Among the lines below, count those with "modèles". Give only the number.

**Transcribed page contents:**
--*--

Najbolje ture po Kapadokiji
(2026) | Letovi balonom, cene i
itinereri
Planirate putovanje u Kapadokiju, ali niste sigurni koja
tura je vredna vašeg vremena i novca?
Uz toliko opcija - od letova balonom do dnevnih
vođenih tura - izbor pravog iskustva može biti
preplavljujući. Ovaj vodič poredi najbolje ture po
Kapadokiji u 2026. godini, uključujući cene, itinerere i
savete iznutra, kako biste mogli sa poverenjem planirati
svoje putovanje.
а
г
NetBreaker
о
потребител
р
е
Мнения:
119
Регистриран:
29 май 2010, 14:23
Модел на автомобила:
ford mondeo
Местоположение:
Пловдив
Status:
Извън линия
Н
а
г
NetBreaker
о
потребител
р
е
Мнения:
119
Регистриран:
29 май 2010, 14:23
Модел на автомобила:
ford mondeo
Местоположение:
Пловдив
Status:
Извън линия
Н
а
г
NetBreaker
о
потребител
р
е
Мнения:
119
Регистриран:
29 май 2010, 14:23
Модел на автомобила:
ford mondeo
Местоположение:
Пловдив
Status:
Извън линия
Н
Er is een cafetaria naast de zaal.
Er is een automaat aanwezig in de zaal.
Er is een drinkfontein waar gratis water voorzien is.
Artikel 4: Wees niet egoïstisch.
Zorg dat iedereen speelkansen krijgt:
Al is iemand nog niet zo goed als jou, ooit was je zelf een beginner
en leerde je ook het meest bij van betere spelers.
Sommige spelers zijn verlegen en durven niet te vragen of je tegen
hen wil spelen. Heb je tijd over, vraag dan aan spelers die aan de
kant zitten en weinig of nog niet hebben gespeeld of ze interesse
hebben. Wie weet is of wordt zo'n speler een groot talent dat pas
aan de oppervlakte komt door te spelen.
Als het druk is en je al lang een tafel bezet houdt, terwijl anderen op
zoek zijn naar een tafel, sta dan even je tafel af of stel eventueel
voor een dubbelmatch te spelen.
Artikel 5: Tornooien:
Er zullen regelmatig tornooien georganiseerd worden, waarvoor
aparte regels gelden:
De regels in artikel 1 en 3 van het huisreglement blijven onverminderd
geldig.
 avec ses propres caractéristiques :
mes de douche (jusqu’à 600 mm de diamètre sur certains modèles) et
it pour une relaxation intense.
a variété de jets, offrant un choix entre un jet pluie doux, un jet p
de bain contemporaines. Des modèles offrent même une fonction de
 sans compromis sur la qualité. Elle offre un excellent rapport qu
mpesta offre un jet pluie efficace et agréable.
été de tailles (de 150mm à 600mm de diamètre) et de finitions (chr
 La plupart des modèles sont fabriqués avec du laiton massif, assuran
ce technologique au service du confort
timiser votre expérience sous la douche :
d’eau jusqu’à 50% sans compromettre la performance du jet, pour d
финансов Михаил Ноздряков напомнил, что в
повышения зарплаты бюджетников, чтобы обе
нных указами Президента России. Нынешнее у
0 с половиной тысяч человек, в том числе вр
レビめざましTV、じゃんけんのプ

--*--

**EXPECTED ANSWER:**
3